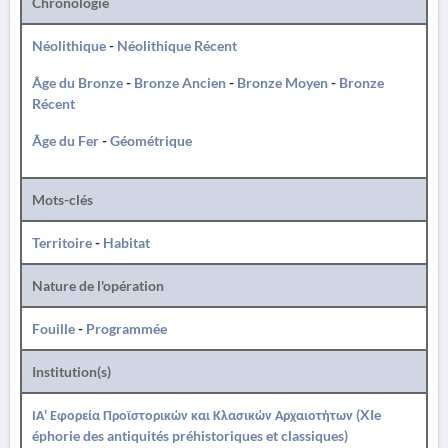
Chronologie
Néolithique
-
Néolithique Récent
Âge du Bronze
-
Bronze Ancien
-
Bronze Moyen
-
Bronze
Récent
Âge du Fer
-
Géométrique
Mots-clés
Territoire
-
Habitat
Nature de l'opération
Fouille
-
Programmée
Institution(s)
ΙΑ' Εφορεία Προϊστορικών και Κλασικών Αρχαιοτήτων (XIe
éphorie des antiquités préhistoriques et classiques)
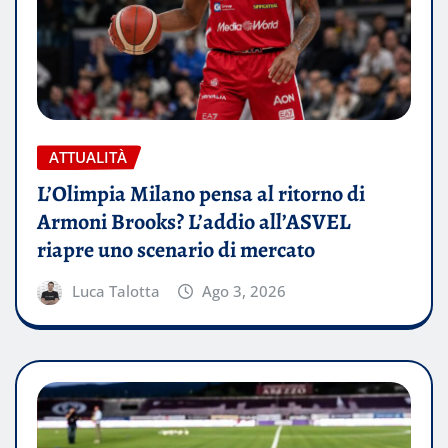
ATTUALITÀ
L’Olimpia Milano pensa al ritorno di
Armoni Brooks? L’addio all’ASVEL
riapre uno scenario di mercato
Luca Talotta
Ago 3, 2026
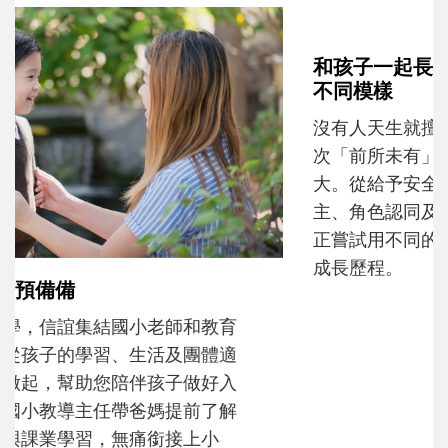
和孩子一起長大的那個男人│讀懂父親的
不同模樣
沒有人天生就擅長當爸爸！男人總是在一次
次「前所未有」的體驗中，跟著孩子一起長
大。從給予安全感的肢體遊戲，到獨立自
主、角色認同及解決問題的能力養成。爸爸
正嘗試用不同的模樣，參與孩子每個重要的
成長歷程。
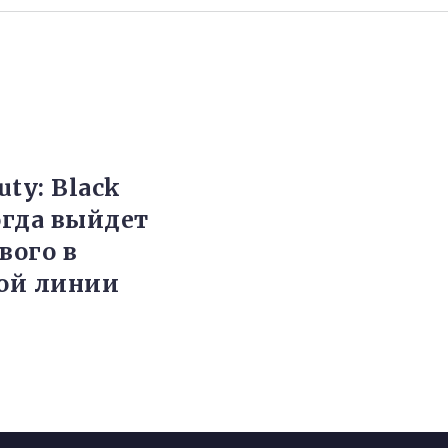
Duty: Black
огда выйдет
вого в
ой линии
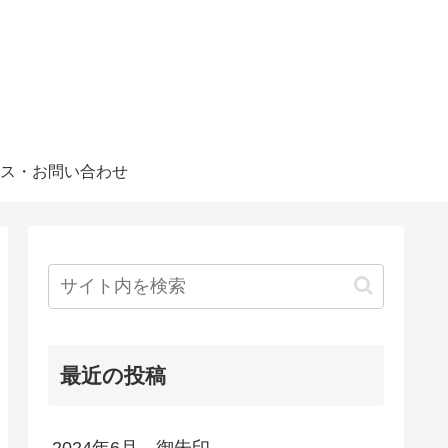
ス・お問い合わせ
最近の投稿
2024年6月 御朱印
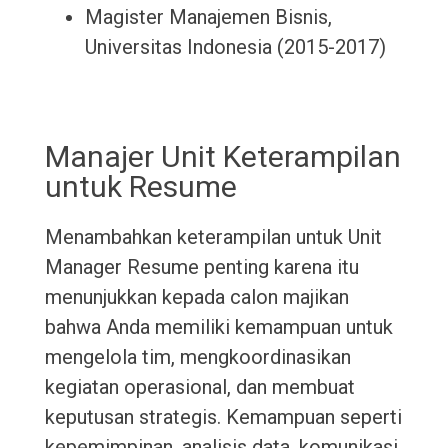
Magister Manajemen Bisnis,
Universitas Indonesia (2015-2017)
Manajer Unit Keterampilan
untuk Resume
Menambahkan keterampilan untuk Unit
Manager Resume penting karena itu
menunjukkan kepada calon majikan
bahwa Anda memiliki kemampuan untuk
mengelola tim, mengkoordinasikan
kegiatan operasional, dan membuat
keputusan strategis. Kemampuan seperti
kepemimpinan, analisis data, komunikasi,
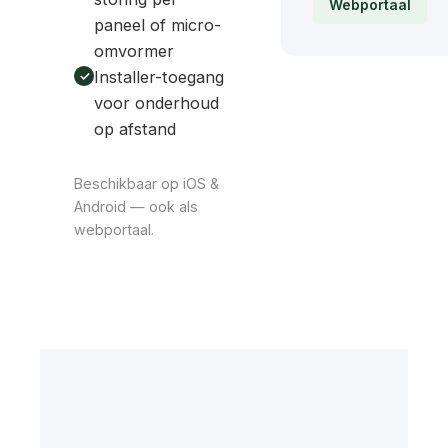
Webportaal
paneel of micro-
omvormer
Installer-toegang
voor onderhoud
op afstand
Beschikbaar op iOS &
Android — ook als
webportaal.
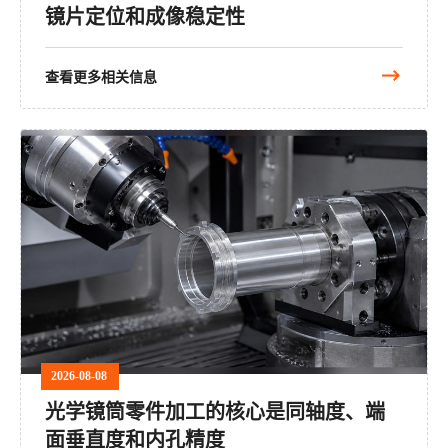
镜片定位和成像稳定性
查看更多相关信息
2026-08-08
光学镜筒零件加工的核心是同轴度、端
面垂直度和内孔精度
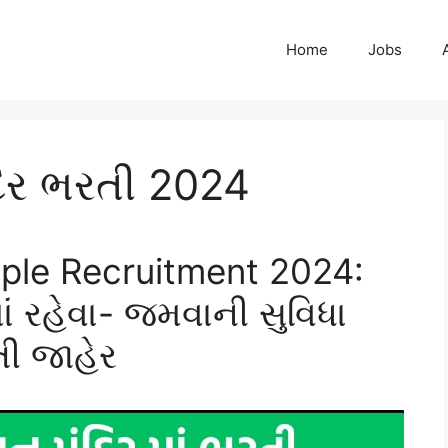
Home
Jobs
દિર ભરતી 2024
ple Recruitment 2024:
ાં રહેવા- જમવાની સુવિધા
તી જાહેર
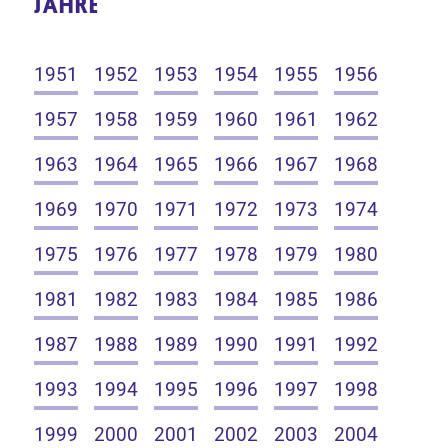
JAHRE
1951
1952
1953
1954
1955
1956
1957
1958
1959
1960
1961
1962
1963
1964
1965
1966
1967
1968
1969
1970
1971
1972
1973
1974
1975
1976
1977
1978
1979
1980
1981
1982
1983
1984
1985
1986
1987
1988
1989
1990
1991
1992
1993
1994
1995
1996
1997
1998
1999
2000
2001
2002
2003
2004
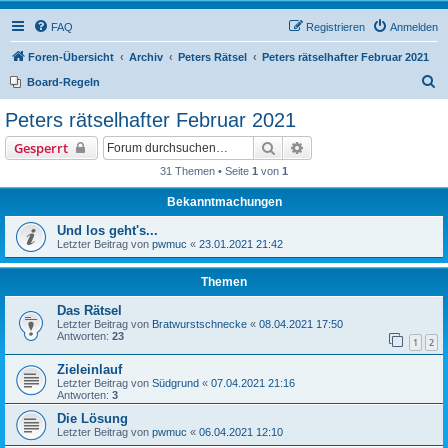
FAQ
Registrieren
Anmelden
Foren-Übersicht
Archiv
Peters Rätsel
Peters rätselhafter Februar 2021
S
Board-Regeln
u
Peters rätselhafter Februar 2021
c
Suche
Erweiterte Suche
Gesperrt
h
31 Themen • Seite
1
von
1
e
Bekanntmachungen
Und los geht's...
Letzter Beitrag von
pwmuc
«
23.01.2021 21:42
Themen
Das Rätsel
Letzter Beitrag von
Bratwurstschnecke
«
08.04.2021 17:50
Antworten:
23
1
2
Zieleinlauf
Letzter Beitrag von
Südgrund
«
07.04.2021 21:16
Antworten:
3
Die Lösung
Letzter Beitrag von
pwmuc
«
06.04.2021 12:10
* * * *
▸ EXERCISE INSTRUCTIONS
Return every line above word for word, minus images.

▸ PROBLEM SOLUTION
Chronologie
Néolithique
-
Néolithique Récent
Âge du Bronze
-
Bronze Ancien
-
Bronze Moyen
-
Bronze
Récent
Âge du Fer
-
Géométrique
Mots-clés
Territoire
-
Habitat
Nature de l'opération
Fouille
-
Programmée
Institution(s)
ΙΑ' Εφορεία Προϊστορικών και Κλασικών Αρχαιοτήτων (XIe
éphorie des antiquités préhistoriques et classiques)
ATTUALITÀ
L’Olimpia Milano pensa al ritorno di
Armoni Brooks? L’addio all’ASVEL
riapre uno scenario di mercato
Luca Talotta
Ago 3, 2026
和孩子一起長大的那個男人│讀懂父親的
不同模樣
沒有人天生就擅長當爸爸！男人總是在一次
次「前所未有」的體驗中，跟著孩子一起長
大。從給予安全感的肢體遊戲，到獨立自
主、角色認同及解決問題的能力養成。爸爸
正嘗試用不同的模樣，參與孩子每個重要的
成長歷程。
Duty: Black
огда выйдет
вого в
ой линии
ス・お問い合わせ
最近の投稿
2024年6月 御朱印
Magister Manajemen Bisnis,
Universitas Indonesia (2015-2017)
Manajer Unit Keterampilan
untuk Resume
Menambahkan keterampilan untuk Unit
Manager Resume penting karena itu
menunjukkan kepada calon majikan
bahwa Anda memiliki kemampuan untuk
mengelola tim, mengkoordinasikan
kegiatan operasional, dan membuat
keputusan strategis. Kemampuan seperti
kepemimpinan, analisis data, komunikasi,
Webportaal
paneel of micro-
omvormer
Installer-toegang
voor onderhoud
op afstand
Beschikbaar op iOS &
Android — ook als
webportaal.
镜片定位和成像稳定性
查看更多相关信息
2026-08-08
光学镜筒零件加工的核心是同轴度、端
面垂直度和内孔精度
Home
Jobs
દિર ભરતી 2024
ple Recruitment 2024:
ાં રહેવા- જમવાની સુવિધા
તી જાહેર
JAHRE
1951
1952
1953
1954
1955
1956
1957
1958
1959
1960
1961
1962
1963
1964
1965
1966
1967
1968
1969
1970
1971
1972
1973
1974
1975
1976
1977
1978
1979
1980
1981
1982
1983
1984
1985
1986
1987
1988
1989
1990
1991
1992
1993
1994
1995
1996
1997
1998
1999
2000
2001
2002
2003
2004
FAQ
Registrieren
Anmelden
Foren-Übersicht
Archiv
Peters Rätsel
Peters rätselhafter Februar 2021
S
Board-Regeln
u
Peters rätselhafter Februar 2021
c
Suche
Erweiterte Suche
Gesperrt
h
31 Themen • Seite
1
von
1
e
Bekanntmachungen
Und los geht's...
Letzter Beitrag von
pwmuc
«
23.01.2021 21:42
Themen
Das Rätsel
Letzter Beitrag von
Bratwurstschnecke
«
08.04.2021 17:50
Antworten:
23
1
2
Zieleinlauf
Letzter Beitrag von
Südgrund
«
07.04.2021 21:16
Antworten:
3
Die Lösung
Letzter Beitrag von
pwmuc
«
06.04.2021 12:10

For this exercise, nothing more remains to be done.